To display trace data collected through the MyScale Telemetry from the LLM Application runtime easily and clearly, we also provide a [Grafana Trace Dashboard](https://github.com/myscale/myscale-telemetry/blob/main/dashboard/grafana_myscale_trace_dashboard.json).
The dashboard allows users to monitor the status of the LLM Application which is similar to LangSmith, making it easier to debug and improve its performance.

### Requirements

* [Grafana](https://grafana.com/grafana)
* [Official ClickHouse data source for Grafana](https://grafana.com/grafana/plugins/grafana-clickhouse-datasource/)
* A compatible database instance. MyScale Telemetry supports [MyScaleDB](https://github.com/myscale/MyScaleDB), [MyScale Cloud](https://myscale.com/), and ClickHouse.

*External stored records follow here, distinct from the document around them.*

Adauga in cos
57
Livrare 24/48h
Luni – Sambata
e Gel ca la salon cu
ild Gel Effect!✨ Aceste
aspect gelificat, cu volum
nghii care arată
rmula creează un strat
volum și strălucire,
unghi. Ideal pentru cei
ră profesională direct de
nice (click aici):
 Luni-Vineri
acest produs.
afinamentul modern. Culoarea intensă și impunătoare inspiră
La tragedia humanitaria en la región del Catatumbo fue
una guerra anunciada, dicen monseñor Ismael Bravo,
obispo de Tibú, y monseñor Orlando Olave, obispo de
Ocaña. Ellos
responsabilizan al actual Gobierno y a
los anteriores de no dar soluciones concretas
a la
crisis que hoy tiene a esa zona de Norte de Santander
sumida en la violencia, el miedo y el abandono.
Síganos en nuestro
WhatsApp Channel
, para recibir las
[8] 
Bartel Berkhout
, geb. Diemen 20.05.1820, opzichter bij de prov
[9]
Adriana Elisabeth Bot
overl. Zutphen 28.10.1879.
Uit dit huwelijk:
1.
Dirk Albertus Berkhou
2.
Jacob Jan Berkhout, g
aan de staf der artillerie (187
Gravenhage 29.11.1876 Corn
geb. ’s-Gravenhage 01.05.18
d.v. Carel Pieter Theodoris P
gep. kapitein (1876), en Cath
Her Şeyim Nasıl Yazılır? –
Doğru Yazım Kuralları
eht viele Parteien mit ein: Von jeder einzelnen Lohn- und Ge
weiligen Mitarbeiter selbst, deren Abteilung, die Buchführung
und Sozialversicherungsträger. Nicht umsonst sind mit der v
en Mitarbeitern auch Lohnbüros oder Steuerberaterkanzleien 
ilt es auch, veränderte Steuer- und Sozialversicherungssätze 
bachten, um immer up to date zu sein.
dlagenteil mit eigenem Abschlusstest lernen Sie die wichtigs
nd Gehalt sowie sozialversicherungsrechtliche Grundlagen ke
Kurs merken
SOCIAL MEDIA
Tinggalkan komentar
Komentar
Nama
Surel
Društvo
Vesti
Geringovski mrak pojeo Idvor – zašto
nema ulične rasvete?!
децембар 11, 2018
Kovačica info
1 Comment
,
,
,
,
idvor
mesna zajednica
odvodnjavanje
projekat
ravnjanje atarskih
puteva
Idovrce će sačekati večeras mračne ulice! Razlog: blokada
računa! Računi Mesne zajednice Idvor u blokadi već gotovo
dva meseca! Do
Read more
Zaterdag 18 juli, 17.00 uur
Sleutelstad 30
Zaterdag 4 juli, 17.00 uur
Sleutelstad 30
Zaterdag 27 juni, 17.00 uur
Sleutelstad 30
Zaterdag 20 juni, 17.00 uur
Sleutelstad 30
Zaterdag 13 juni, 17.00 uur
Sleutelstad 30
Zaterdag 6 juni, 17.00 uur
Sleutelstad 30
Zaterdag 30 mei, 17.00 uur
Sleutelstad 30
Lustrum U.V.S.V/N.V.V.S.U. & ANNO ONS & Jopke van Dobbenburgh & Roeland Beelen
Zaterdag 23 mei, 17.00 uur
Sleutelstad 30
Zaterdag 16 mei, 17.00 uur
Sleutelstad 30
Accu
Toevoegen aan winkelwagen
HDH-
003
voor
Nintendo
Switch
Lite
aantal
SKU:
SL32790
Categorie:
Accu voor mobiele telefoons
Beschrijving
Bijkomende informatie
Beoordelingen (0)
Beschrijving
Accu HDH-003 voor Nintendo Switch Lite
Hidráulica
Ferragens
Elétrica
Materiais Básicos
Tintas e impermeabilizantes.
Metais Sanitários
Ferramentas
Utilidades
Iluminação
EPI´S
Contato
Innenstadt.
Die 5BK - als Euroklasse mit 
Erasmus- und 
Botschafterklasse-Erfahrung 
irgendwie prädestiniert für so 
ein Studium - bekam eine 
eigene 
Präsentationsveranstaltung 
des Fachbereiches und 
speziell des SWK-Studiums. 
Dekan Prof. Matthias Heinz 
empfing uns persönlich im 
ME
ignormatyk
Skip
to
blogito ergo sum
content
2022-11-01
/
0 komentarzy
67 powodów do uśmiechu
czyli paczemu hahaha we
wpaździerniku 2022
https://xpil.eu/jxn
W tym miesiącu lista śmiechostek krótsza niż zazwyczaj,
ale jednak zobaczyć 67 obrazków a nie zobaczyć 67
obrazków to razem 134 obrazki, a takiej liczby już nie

### Set up the Trace Dashboard

Once you have Grafana, installed the ClickHouse data source plugin, and have a MyScale cluster with trace data collected through MyScale Telemetry, follow these steps to set up the MyScale Trace Dashboard in Grafana:

1. **Add a new ClickHouse Data Source in Grafana:**

   In the Grafana Data Source settings, add a new ClickHouse Data Source. Enter the Server Address, Server Port, Username, and Password to match those of your MyScale Cloud/MyScaleDB.
   ![data_source](./assets/add_data_source.png)
   ![config_data_source](./assets/config_data_source.png)

2. **Import the MyScale Trace Dashboard:**

   Once the ClickHouse Data Source is added, you can import the [MyScale Trace Dashboard](https://github.com/myscale/myscale-telemetry/blob/main/dashboard/grafana_myscale_trace_dashboard.json).

   ![import_dashboard](./assets/import_dashboard.png)

3. **Configure the Dashboard:**

   After importing, select the MyScale Cluster (ClickHouse Data Source Name), the database name, table name, and TraceID of the trace you want to analyze. The dashboard will then display the Traces Table and the Trace Details Panel of the selected trace.

   ![trace_dashboard_overview](./assets/dashboard.png)

The MyScale Trace Dashboard provides comprehensive insights into the runtime behavior of your LLM applications, similar to LangSmith. It displays critical information that helps in debugging, optimizing, and understanding the performance of your applications.